=== Section Start ===

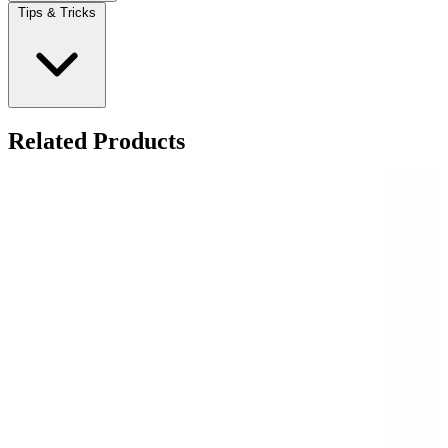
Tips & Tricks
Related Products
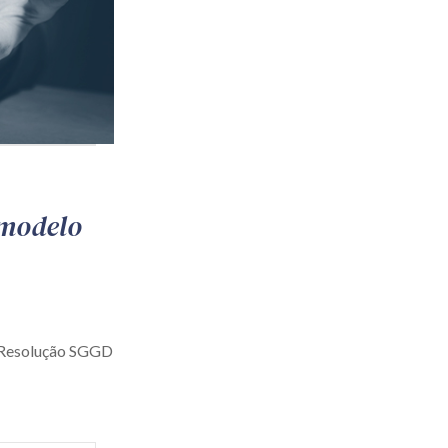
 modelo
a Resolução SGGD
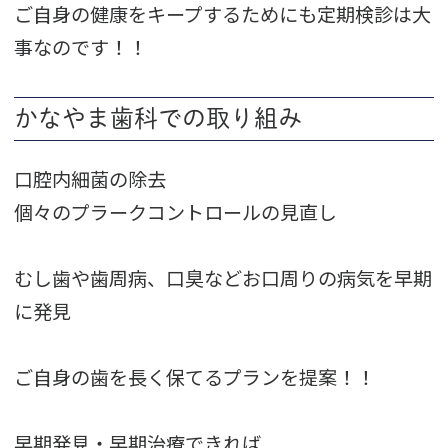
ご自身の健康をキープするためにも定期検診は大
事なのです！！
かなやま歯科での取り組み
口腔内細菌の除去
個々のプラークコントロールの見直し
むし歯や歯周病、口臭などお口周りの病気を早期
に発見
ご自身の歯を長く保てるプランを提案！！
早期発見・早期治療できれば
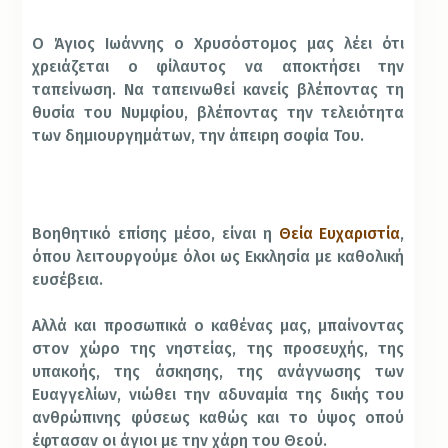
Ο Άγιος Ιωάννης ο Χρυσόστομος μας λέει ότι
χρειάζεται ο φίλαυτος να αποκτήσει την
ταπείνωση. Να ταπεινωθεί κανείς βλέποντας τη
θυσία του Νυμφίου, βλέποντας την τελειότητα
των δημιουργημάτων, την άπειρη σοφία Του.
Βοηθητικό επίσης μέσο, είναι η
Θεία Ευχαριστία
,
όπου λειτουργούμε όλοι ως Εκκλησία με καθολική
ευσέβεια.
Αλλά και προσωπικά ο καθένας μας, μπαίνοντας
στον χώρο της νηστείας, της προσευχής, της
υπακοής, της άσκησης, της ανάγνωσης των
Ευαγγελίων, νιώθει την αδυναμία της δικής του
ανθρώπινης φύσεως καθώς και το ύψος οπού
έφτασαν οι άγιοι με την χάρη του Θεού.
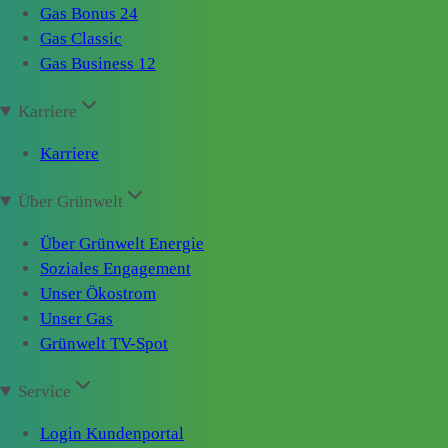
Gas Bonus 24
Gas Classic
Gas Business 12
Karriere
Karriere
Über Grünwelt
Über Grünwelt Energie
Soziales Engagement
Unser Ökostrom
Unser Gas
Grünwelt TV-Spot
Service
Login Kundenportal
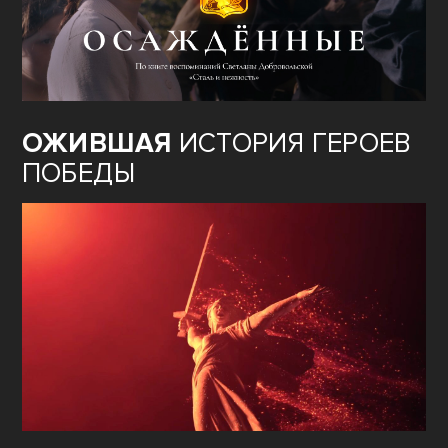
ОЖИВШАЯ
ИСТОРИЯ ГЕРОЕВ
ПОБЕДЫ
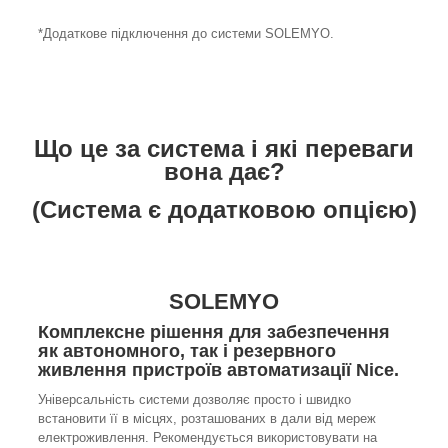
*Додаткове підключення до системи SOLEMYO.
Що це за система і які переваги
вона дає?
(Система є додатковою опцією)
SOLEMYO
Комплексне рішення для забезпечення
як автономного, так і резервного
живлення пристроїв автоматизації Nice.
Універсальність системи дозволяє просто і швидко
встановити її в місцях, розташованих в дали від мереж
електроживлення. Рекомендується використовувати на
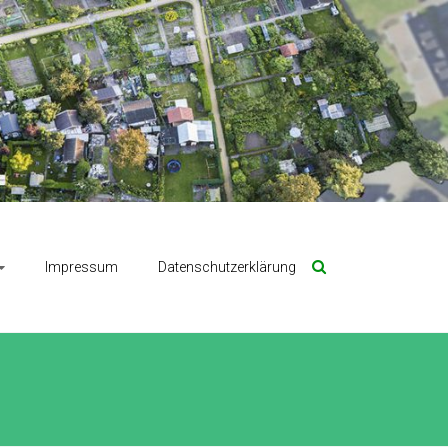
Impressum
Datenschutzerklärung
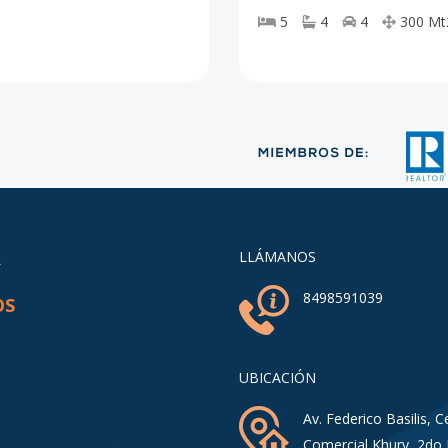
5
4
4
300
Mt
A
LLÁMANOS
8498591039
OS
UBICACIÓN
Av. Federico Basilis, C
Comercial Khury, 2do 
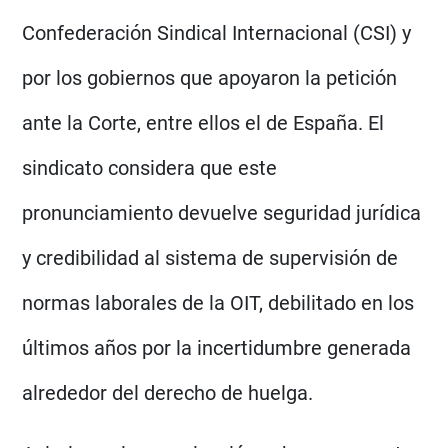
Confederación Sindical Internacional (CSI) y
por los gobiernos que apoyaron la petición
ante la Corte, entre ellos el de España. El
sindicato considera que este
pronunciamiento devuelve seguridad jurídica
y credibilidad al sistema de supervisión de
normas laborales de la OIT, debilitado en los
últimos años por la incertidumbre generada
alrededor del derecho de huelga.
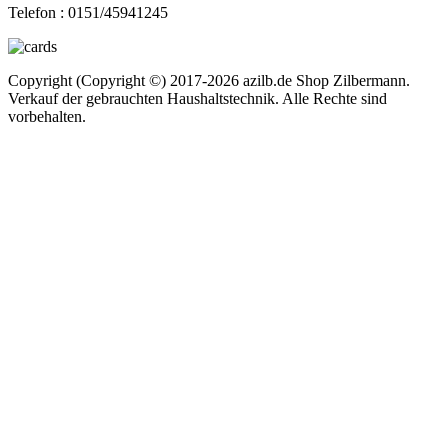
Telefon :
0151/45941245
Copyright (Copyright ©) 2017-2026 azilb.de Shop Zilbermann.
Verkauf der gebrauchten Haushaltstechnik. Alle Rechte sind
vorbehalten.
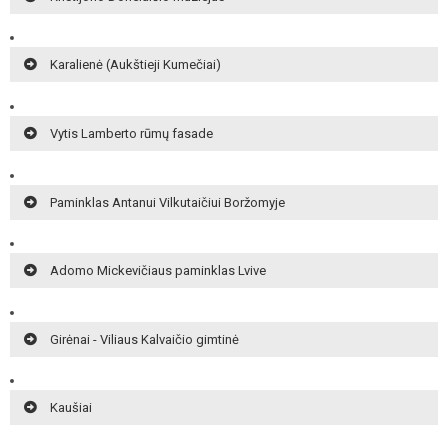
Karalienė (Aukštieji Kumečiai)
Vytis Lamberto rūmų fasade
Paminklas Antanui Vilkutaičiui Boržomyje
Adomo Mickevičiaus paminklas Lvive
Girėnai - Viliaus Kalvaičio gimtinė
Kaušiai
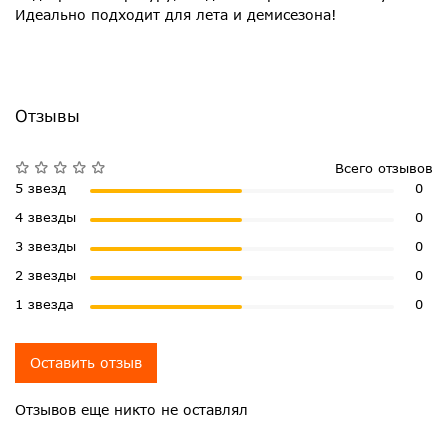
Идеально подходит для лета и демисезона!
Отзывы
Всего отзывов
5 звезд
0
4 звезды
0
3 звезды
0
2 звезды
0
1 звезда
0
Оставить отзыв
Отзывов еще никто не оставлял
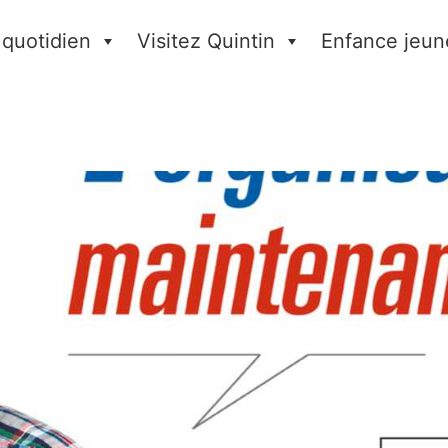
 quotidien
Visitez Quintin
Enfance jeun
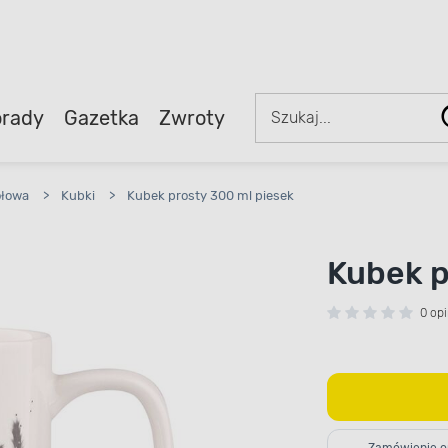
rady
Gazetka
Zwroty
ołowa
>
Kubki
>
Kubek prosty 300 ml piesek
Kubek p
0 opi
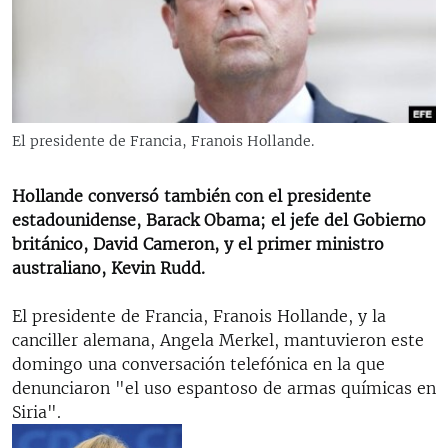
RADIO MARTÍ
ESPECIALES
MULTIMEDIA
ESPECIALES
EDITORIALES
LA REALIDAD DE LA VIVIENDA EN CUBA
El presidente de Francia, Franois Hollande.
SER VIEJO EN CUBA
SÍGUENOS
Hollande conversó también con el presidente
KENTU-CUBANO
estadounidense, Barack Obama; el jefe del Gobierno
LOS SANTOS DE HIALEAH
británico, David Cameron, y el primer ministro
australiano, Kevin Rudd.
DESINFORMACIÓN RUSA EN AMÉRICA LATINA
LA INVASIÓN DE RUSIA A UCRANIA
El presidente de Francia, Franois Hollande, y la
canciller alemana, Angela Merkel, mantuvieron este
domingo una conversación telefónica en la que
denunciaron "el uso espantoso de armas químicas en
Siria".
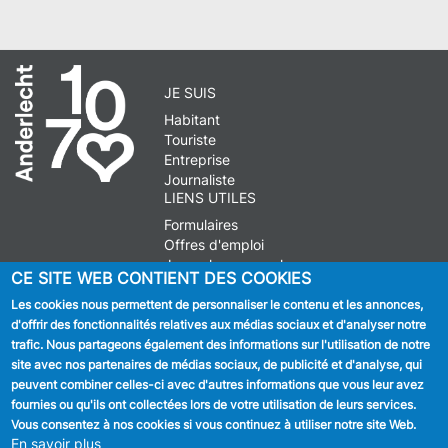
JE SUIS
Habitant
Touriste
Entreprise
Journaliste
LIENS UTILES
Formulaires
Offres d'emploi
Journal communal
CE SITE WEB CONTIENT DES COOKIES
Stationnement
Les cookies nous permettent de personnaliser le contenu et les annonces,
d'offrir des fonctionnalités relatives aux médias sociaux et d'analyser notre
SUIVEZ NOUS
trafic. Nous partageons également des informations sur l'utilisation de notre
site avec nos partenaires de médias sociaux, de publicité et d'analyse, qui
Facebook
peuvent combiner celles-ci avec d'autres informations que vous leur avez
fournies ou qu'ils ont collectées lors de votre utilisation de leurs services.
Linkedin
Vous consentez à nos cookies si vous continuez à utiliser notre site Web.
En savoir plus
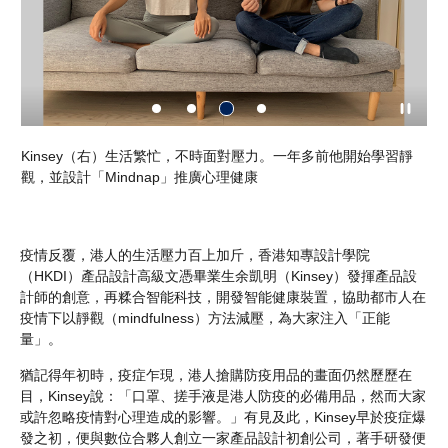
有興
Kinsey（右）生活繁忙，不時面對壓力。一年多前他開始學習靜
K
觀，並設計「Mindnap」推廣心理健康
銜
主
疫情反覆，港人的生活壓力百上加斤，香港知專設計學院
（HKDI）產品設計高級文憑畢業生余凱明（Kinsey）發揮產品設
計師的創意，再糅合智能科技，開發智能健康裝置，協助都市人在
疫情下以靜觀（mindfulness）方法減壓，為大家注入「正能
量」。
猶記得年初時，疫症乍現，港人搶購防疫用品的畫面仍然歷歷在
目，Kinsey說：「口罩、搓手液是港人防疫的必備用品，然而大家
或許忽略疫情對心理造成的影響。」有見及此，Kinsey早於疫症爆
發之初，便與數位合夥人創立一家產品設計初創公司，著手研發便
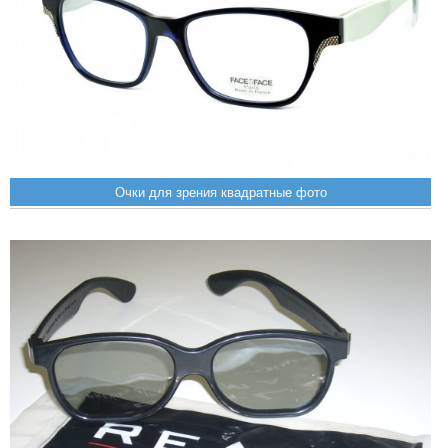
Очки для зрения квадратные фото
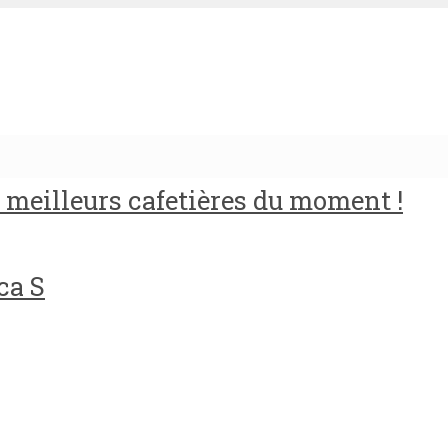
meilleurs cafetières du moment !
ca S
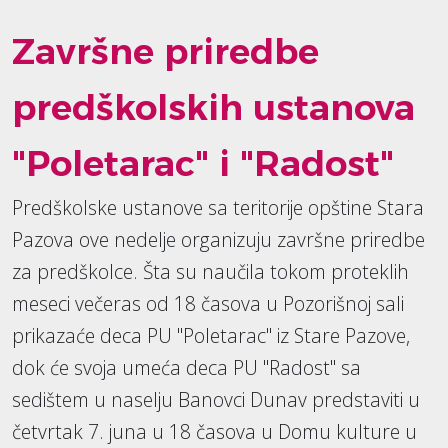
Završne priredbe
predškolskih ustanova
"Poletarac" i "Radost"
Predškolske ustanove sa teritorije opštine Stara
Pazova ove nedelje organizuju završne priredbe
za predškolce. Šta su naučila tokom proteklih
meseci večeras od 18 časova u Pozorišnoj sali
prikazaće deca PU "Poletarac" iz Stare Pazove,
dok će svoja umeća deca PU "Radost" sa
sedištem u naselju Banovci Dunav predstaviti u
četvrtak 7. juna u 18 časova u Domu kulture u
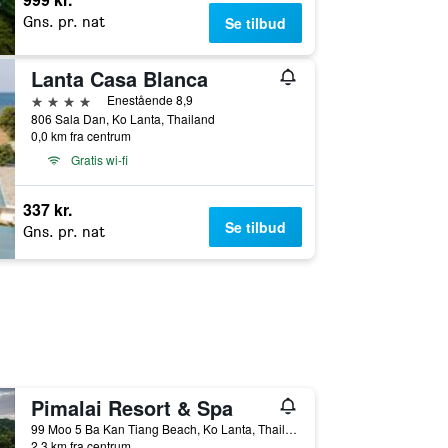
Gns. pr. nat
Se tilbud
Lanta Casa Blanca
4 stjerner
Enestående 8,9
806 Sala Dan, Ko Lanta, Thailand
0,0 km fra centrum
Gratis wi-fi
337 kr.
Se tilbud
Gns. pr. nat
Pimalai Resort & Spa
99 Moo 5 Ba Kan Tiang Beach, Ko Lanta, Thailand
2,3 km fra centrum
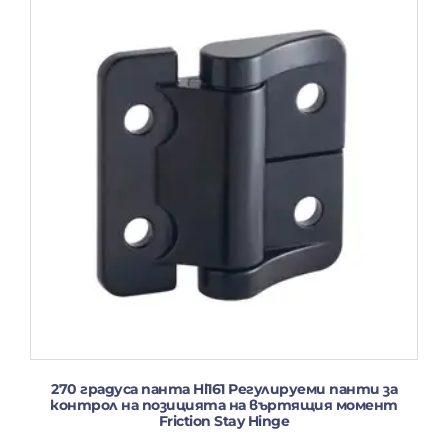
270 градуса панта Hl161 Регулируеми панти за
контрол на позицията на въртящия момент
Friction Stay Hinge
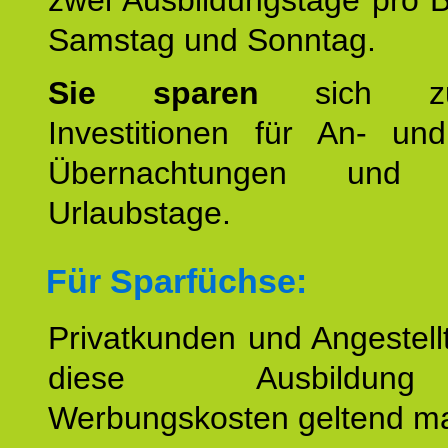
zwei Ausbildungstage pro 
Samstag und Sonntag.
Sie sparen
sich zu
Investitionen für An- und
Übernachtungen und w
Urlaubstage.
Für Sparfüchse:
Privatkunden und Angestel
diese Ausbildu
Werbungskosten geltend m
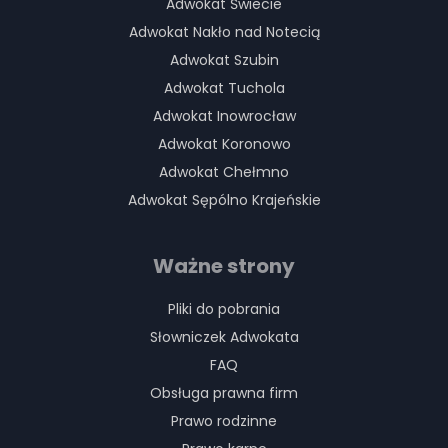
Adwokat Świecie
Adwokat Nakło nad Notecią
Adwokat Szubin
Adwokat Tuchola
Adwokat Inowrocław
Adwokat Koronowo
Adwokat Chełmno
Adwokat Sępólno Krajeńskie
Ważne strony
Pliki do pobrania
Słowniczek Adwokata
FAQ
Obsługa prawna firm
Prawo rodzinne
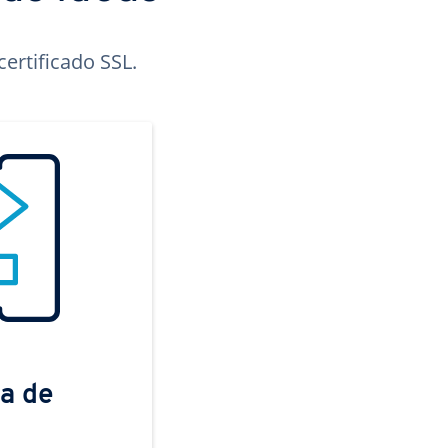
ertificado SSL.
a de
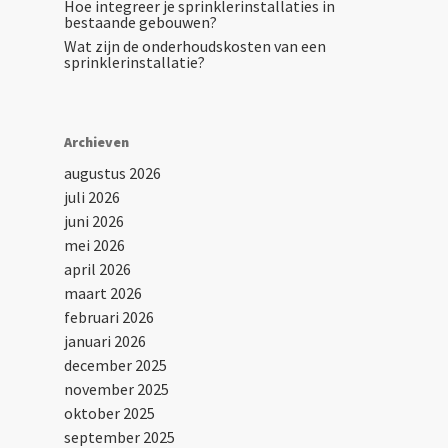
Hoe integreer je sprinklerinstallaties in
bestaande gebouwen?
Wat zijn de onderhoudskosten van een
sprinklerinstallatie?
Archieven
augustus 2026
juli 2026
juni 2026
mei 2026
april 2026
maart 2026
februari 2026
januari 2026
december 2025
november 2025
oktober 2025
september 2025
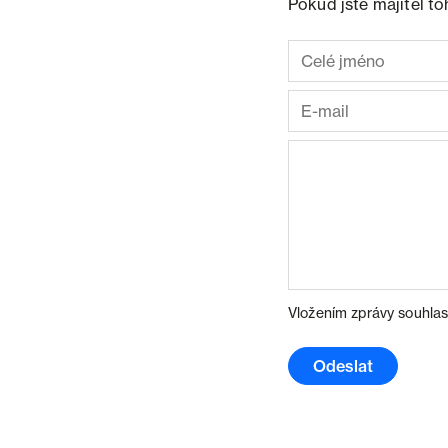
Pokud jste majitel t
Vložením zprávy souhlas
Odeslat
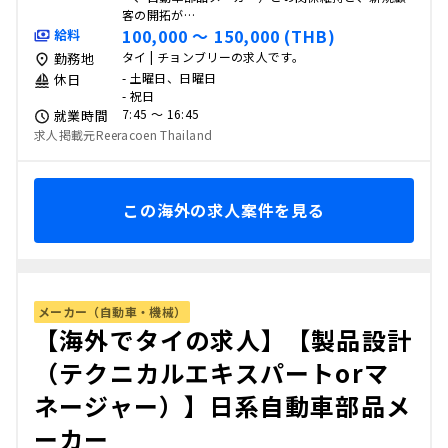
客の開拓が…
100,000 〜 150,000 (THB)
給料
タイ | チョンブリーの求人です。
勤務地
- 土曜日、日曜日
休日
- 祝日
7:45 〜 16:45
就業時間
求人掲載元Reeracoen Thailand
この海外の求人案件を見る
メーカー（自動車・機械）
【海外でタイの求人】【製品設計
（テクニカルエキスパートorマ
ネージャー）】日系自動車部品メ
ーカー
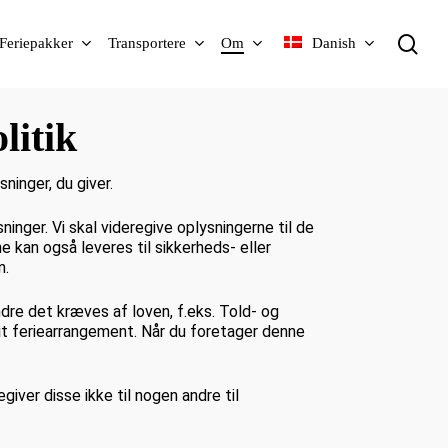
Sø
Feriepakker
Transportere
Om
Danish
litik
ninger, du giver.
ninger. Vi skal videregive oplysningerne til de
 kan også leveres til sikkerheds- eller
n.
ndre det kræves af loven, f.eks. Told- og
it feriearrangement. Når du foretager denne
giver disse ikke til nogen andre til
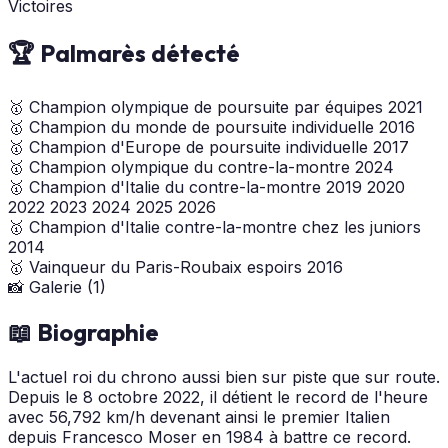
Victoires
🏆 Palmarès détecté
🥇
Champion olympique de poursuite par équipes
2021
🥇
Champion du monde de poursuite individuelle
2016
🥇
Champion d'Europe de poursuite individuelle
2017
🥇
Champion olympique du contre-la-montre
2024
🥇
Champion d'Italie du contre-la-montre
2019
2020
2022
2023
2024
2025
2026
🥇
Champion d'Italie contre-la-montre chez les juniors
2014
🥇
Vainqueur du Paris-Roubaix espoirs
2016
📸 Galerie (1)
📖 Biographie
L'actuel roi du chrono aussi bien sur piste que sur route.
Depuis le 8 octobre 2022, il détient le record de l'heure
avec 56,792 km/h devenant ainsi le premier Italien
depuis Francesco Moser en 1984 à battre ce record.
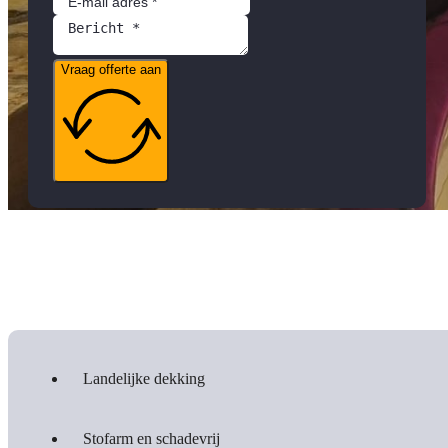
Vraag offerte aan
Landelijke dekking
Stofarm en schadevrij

=== Section End ===

What you should do: Nothing but a number should be given: the tally of lines in the listing that contain "časova".

Solution to this task: 2